The Under Secretary for Science and Innovation, formerly the Under Secretary for Science and Energy, is a high-ranking position within the United States Department of Energy. The position was created by the Energy Policy Act of 2005, and the first Under Secretary for Science, Raymond L. Orbach, was sworn in on June 1, 2006. The under secretary is appointed by the president of the United States and confirmed by the United States Senate.  In March 2009, Steven E. Koonin was nominated to replace Orbach. Franklin (Lynn) M. Orr was sworn in as the Under Secretary for Science and Energy on December 17, 2014, and served in this position through the end of the Obama administration.  The most recent under secretary was Paul Dabbar.

The under secretary serves as the Secretary of Energy's Science and Technology advisor, monitors the Department of Energy's research and development programs, and advises the secretary on any gaps or duplications in them. The under secretary advises the secretary on the management and the state of the national laboratories overseen by the department.

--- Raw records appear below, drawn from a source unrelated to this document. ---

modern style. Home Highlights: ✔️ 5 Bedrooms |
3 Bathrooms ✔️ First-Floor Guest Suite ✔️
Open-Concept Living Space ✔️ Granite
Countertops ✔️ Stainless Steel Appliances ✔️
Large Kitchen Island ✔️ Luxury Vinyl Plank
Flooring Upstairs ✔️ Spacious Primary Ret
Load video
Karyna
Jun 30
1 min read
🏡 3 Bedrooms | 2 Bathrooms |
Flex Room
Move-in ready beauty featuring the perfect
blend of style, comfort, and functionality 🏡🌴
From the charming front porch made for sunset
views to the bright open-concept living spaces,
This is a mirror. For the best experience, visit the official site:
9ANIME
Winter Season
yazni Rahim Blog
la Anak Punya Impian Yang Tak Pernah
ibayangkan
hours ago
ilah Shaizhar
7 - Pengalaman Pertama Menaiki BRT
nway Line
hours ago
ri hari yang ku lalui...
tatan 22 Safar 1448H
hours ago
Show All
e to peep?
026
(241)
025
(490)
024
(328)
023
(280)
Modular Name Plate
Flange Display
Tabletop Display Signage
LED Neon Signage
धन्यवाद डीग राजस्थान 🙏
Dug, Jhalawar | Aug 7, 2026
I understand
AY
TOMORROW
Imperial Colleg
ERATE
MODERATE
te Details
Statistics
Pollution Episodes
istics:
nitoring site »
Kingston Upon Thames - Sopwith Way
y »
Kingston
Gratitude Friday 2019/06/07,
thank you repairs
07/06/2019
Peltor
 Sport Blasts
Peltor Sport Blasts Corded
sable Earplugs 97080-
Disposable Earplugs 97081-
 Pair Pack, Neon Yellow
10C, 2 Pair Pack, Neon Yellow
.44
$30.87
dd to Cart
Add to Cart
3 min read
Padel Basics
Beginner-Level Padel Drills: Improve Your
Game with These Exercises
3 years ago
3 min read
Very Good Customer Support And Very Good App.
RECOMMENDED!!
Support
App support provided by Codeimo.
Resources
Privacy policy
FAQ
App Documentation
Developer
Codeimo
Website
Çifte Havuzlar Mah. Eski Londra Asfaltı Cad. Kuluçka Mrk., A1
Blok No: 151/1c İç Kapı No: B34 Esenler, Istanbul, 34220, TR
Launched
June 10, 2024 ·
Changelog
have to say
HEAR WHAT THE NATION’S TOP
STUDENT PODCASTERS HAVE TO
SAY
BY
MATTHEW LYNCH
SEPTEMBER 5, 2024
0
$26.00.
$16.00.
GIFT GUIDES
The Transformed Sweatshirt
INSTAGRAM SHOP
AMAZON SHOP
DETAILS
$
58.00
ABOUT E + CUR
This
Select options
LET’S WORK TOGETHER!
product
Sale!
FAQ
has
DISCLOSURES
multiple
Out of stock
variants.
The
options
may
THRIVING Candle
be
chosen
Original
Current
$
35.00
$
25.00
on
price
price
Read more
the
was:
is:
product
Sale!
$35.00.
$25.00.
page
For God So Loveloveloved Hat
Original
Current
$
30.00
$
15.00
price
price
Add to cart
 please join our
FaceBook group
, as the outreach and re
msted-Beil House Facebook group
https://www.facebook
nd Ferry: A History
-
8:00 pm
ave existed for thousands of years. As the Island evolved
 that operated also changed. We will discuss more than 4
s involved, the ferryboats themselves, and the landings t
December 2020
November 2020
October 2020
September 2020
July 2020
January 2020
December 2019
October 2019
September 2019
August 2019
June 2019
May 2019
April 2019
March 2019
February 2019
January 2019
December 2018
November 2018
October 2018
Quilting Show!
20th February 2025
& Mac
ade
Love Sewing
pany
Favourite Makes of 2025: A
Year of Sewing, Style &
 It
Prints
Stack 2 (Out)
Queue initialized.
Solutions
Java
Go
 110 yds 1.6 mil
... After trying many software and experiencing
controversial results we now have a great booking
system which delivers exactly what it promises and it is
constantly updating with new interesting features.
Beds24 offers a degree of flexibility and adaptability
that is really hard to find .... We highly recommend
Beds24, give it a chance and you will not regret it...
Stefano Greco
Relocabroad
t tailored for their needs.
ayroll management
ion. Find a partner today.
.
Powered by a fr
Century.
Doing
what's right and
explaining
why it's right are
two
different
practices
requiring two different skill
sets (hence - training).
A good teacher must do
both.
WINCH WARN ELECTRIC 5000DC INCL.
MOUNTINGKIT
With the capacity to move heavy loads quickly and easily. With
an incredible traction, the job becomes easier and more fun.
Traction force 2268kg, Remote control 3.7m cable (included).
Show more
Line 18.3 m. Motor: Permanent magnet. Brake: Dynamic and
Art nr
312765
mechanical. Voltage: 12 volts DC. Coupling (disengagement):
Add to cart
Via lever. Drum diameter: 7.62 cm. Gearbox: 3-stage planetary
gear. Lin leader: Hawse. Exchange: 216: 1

The under secretary also advises the secretary on the department's educational and training activities. Other aspects include advising the secretary on the coordinating and planning of research activities, advising the secretary on financial assistance for research activities, and carrying out additional duties assigned by the secretary, including supervising and supporting the lower-ranking Assistant Secretaries' research activities. In the words of the Act, the under secretary is required to have "extensive background in science or engineering fields," and to be "well qualified to manage the civilian research and development programs of the Department."

The office was reorganized in 2022 to include the Assistant Secretary of Energy (Energy Efficiency and Renewable Energy), Assistant Secretary of Energy (Fossil Energy and Carbon Management), Assistant Secretary of Energy (Electricity), and Assistant Secretary of Energy (Nuclear Energy), among other programs.